= Beginning of Section =

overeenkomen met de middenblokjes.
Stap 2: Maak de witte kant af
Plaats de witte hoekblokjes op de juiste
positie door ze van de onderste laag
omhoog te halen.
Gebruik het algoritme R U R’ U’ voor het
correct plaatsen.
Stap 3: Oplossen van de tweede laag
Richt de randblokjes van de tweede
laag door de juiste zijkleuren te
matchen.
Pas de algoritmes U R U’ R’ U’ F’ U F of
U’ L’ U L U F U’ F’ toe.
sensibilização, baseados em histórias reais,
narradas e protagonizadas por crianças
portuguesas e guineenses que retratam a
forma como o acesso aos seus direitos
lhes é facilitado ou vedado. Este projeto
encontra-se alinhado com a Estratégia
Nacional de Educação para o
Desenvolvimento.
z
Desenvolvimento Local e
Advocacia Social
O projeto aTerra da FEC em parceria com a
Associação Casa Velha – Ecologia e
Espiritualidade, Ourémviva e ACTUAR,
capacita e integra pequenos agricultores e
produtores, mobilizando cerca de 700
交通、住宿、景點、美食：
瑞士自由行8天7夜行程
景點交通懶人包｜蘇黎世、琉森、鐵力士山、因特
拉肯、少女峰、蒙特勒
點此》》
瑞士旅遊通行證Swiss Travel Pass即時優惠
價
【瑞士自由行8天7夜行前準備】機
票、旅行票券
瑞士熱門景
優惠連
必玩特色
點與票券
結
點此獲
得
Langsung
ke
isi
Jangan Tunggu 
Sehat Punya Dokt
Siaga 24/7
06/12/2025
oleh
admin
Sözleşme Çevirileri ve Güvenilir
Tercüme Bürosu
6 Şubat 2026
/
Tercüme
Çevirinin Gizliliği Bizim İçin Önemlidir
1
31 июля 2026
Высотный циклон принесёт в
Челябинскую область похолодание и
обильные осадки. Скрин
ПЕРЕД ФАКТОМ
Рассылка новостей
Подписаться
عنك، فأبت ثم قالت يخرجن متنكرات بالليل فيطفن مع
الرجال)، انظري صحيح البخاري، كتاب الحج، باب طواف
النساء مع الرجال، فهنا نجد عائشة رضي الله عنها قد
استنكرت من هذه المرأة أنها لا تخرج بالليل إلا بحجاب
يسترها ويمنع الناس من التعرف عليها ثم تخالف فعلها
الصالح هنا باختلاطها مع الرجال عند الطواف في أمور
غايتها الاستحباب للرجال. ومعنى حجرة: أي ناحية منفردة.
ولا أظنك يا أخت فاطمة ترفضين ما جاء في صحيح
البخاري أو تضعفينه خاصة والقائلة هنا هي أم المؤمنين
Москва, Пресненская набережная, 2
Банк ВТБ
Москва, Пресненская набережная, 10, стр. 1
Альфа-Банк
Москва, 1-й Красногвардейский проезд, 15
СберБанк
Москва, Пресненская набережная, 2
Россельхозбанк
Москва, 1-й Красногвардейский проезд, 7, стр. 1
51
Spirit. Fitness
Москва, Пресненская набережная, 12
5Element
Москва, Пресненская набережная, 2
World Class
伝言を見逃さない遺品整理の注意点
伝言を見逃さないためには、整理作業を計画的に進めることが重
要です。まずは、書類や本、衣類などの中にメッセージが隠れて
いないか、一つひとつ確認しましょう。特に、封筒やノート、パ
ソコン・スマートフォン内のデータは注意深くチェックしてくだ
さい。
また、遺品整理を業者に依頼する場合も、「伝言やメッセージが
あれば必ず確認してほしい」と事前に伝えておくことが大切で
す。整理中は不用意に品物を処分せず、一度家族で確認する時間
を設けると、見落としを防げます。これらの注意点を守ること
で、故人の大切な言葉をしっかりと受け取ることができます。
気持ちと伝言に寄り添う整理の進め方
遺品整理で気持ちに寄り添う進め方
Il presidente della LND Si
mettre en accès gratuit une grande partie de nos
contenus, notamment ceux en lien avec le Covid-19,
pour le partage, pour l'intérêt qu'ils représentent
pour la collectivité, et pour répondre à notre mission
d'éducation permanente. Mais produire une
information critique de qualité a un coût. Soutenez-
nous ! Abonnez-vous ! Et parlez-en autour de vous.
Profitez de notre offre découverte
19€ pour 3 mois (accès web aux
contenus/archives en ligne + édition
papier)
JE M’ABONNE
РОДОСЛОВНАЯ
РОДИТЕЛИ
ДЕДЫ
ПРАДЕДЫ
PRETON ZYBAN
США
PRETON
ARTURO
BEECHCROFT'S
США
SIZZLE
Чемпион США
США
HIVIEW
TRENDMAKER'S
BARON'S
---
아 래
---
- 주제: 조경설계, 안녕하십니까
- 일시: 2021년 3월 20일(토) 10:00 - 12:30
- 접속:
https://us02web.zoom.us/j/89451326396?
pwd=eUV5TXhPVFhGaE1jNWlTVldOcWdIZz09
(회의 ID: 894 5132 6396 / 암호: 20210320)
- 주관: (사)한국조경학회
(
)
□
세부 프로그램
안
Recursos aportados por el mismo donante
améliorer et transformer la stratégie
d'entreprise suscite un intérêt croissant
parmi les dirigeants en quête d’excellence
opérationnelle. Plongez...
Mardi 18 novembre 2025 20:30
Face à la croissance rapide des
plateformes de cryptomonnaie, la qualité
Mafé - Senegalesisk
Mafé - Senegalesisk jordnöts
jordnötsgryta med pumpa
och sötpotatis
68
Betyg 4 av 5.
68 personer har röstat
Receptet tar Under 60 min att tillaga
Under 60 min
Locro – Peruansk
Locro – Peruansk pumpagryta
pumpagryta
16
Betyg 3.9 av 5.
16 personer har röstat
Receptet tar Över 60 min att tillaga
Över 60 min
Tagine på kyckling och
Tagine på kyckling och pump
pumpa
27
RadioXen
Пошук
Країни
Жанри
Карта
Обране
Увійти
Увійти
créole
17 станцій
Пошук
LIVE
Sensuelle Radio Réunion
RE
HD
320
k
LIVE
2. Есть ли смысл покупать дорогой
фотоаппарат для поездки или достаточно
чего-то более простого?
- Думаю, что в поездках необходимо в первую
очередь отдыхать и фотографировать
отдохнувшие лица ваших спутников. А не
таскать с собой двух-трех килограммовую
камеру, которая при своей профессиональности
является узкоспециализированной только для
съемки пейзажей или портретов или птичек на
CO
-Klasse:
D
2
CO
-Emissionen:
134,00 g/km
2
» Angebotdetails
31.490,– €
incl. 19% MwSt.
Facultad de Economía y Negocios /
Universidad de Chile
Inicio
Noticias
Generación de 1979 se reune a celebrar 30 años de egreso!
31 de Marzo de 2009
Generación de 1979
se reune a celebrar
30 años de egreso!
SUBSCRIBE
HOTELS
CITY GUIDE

= End of Section =

= Problem description =
List every line in the data above that contains the word "Mafé". Matching is case-sensitive.

= Solution for this task =
Mafé - Senegalesisk
Mafé - Senegalesisk jordnöts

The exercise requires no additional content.